Federal Deputy for Roraima
- In office 1 February 2015 – 31 January 2023
- Constituency: Roraima

Personal details
- Born: 5 May 1968 (age 57) Tefé, Amazonas, Brazil
- Party: PP (2016–present)
- Other political affiliations: See list PL (2001–06); PR (2006–09); PTN (2009–10); PHS (2010–11); PSDB (2011–13); PMN (2013–15); PMB (2015–16);
- Spouse: Gerlane Baccarin
- Children: 5
- Alma mater: Federal University of Amazonas (BM)
- Profession: Physician
- Website: www.deputadohirangoncalves.com.br

= Hiran Gonçalves =

Brazilian politician

Hiran Manuel Gonçalves da Silva (born 5 May 1968) is a Brazilian politician as well as a physician and ophthalmologist.

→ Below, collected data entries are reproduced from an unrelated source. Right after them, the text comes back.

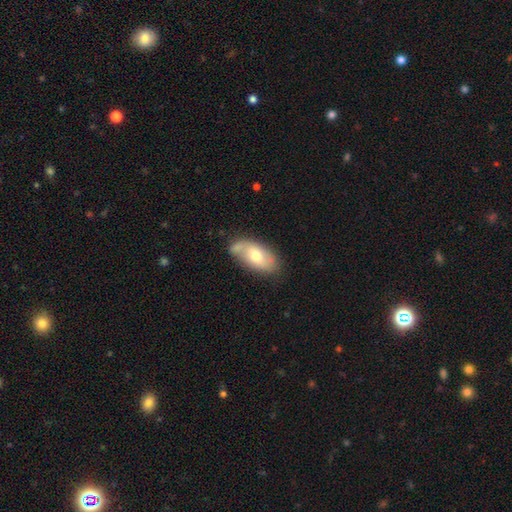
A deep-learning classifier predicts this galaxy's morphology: The model was most divided on "smooth or featured": smooth: 59%, featured or disk: 34%, star or artifact: 7%. More confident: how rounded — in between (91%); merging — none (58%).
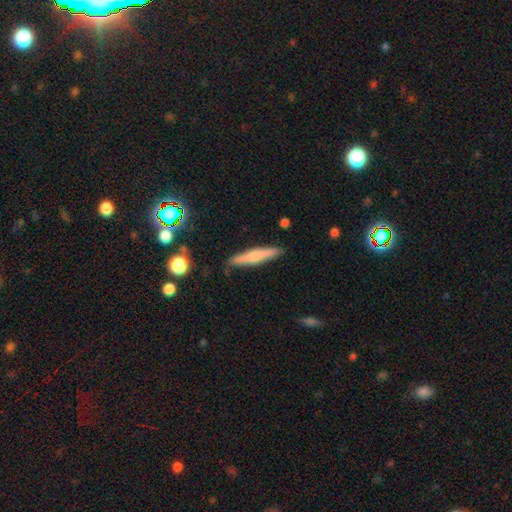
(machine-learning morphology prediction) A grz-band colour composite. It shows a smooth galaxy with no disk features (58%) that is cigar-shaped (92%). Merging: none (85%).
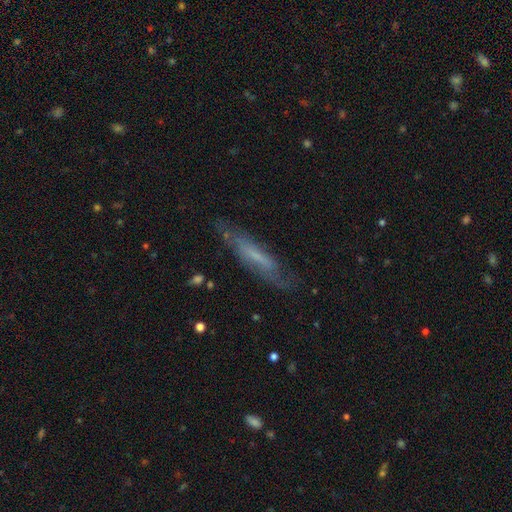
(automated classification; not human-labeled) featured or disk 59%, smooth 33%, star or artifact 8%. Down the decision tree: edge-on disk — yes (51%); merging — none (69%).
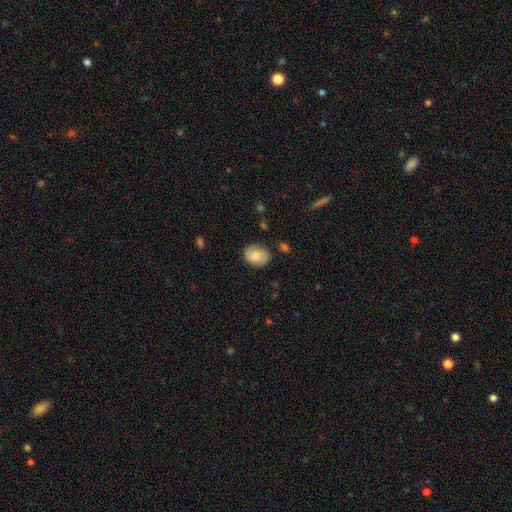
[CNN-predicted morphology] smooth_or_featured: smooth (p=0.71) [alt: featured or disk p=0.22]
how_rounded: in between (p=0.63) [alt: round p=0.36]
merging: none (p=0.77) [alt: minor disturbance p=0.17]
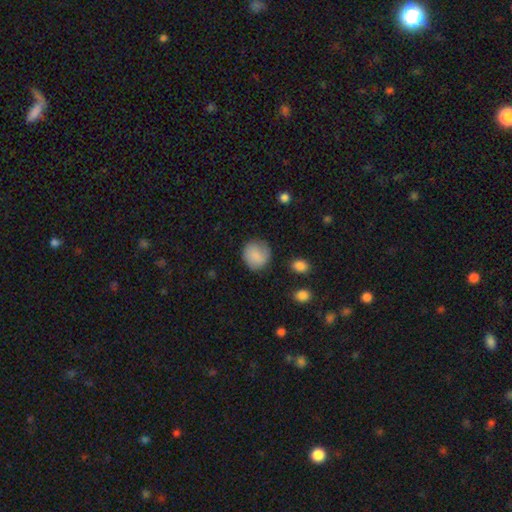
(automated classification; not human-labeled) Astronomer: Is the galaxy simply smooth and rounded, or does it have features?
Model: smooth — 84%.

Although born in Amazonas, he has spent his political career representing Roraima, having served as state representative since 2015.

==Personal life==
Gonçalves married to Gerlane Baccarin with whom he has one child and he has four other children from a first marriage and he has four grandchildren. Gonçalves is a physician prior to entering politics, and has also worked as an ophthalmologist and is a member of the American Academy of Ophthalmology. Gonçalves moved with his family from Amazonas to Roraima in 1982, he worked as a medical examiner at the Instituto Médico Legal (IML) in Roraima from 1982 to 2007. He has served briefly as a health inspector to prevent cancer and sexual abuse in the Northwest states of Brazil.

==Political career==
Gonçalves was initially a member of Party of National Mobilization shortly before running for office switched to the Progressive Party.

Gonçalves voted in favor of the impeachment against then-president Dilma Rousseff. Gonçalves voted in favor of the Brazil labor reform (2017), and would later back Rousseff's successor Michel Temer against a similar impeachment motion.